Hero Honda , the market leader in the segment has reported a 42.1 per cent growth in volumes in September as compared to the same month in the last year. Also, the company sold 4,79,630 units as compared to 3,38,326 units in the first half of the year ending September, implying a 42 per cent growth.
However, the moot point is whether Hero Honda will be able to continue with the blistering pace of growth. Firstly, there are concerns of an impending slowdown in the motorcycle segment growth. Moreover, the competitors are fast catching up. Bajaj Auto for instance has sold 2.02 lakh units as compared to 99,236 units in the first six months of the fiscal, a whopping 104 per cent increase. Moreover, it has planned a slew of model launches in this category.

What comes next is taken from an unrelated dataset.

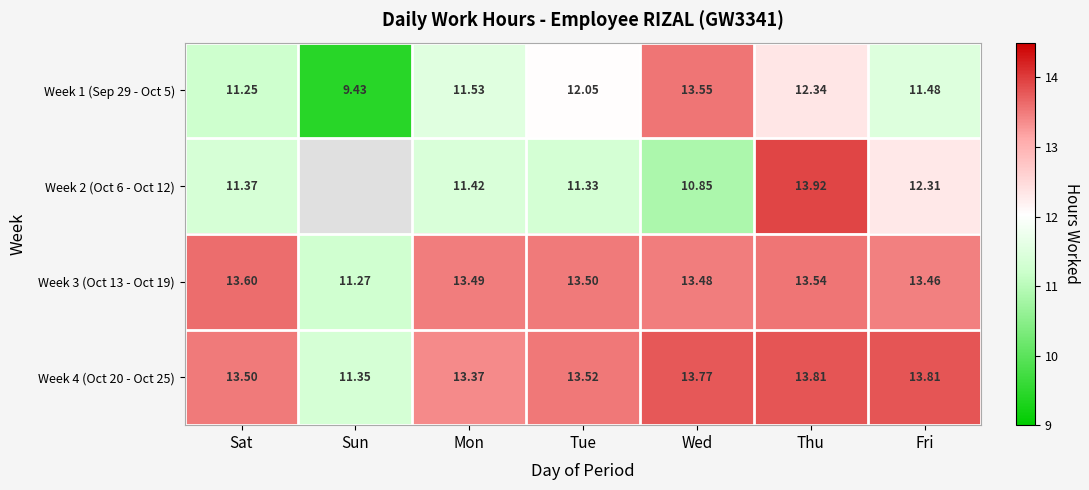

Count the number of categories in the chart.

7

Of late there have also been concerns voiced over the 100 per cent subsidiary of the Honda motors in India. However, the subsidiary should not pose as a threat until 2005, since it will be engaged exclusively in the manufacture of scooters till then.
Despite the slowdown signs visible in the segment, Hero Honda is unlikely to be affected. Moderate penetration levels and poor transport facilities would sustain demand for two-wheelers in the domestic markets. Also, the shift in demand from scooters and mopeds towards motorcycles is likely to continue as the rural and the urban youth constitute the bulk of incremental demand.
Also, as regards competition Hero Honda is well entrenched in the markets with a strong brand value. The company has been successful with new variants in the segment. The CBZ model sales have provided a major boost to the sales. This comes on the back of highly successful Splendour model. This constitutes more than 50 per cent of the total sales of the company.
Moreover, the company has targeted exports in a major way. The figures for May this year were a whopping 340 per cent. Whereas, in June the figures stood at 140 per cent. The CBZ and the Street Smart models have found a good market in SriLanka. Also, the company has set up an automated work shop in Bangladesh. The company has decided to phase out the Sleek model in the country due to lack lustre demand. Although, the Sleek is being exported to Argentina as of now.
Marketing strength of the company has been one of the key strengths. And by promoting the fuel efficiency mantra in India and stressing on the comfort value the company has been successful in increasing its market share.
Moreover, a strong technology support from the parent Honda has been a key to the strong brand and product portfolio of the company. Premium pricing and a tight leash over costs especially in terms of lower working capital has ensured high profitability for the company. A couple of upgrades and two new variants to scheduled for a launch in the coming year, the company would be able to take on the growing competition.